Content starts
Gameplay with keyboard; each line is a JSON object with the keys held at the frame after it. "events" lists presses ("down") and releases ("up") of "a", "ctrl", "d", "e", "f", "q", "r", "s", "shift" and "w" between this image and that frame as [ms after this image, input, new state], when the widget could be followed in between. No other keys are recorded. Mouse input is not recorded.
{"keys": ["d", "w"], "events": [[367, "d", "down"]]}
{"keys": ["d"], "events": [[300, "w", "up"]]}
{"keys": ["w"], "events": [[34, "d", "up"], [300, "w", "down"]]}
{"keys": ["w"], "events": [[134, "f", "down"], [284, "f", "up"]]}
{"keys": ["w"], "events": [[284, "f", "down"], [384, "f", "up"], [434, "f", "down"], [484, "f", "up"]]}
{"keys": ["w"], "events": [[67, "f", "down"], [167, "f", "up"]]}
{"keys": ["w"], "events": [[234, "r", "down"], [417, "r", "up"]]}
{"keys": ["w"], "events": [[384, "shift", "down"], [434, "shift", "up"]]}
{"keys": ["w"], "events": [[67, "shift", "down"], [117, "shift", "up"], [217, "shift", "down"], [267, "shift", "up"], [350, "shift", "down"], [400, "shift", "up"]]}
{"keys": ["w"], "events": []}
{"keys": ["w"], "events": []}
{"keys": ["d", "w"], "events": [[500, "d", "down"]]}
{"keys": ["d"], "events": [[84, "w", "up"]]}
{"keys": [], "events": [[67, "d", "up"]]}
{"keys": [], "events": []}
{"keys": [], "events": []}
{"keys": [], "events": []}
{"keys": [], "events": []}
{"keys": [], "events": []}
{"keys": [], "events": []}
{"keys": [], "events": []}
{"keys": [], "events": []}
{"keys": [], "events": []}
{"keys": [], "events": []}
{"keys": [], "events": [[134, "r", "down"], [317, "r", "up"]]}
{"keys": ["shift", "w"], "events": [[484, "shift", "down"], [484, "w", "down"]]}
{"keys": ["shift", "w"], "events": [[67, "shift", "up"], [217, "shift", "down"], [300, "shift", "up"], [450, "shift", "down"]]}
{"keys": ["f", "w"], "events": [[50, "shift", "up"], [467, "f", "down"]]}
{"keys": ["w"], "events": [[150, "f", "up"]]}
Content ends
▶ _Task requirements_: Repeat every line of the data precisely.

▶ _Response for this exercise_:
Gameplay with keyboard; each line is a JSON object with the keys held at the frame after it. "events" lists presses ("down") and releases ("up") of "a", "ctrl", "d", "e", "f", "q", "r", "s", "shift" and "w" between this image and that frame as [ms after this image, input, new state], when the widget could be followed in between. No other keys are recorded. Mouse input is not recorded.
{"keys": ["d", "w"], "events": [[367, "d", "down"]]}
{"keys": ["d"], "events": [[300, "w", "up"]]}
{"keys": ["w"], "events": [[34, "d", "up"], [300, "w", "down"]]}
{"keys": ["w"], "events": [[134, "f", "down"], [284, "f", "up"]]}
{"keys": ["w"], "events": [[284, "f", "down"], [384, "f", "up"], [434, "f", "down"], [484, "f", "up"]]}
{"keys": ["w"], "events": [[67, "f", "down"], [167, "f", "up"]]}
{"keys": ["w"], "events": [[234, "r", "down"], [417, "r", "up"]]}
{"keys": ["w"], "events": [[384, "shift", "down"], [434, "shift", "up"]]}
{"keys": ["w"], "events": [[67, "shift", "down"], [117, "shift", "up"], [217, "shift", "down"], [267, "shift", "up"], [350, "shift", "down"], [400, "shift", "up"]]}
{"keys": ["w"], "events": []}
{"keys": ["w"], "events": []}
{"keys": ["d", "w"], "events": [[500, "d", "down"]]}
{"keys": ["d"], "events": [[84, "w", "up"]]}
{"keys": [], "events": [[67, "d", "up"]]}
{"keys": [], "events": []}
{"keys": [], "events": []}
{"keys": [], "events": []}
{"keys": [], "events": []}
{"keys": [], "events": []}
{"keys": [], "events": []}
{"keys": [], "events": []}
{"keys": [], "events": []}
{"keys": [], "events": []}
{"keys": [], "events": []}
{"keys": [], "events": [[134, "r", "down"], [317, "r", "up"]]}
{"keys": ["shift", "w"], "events": [[484, "shift", "down"], [484, "w", "down"]]}
{"keys": ["shift", "w"], "events": [[67, "shift", "up"], [217, "shift", "down"], [300, "shift", "up"], [450, "shift", "down"]]}
{"keys": ["f", "w"], "events": [[50, "shift", "up"], [467, "f", "down"]]}
{"keys": ["w"], "events": [[150, "f", "up"]]}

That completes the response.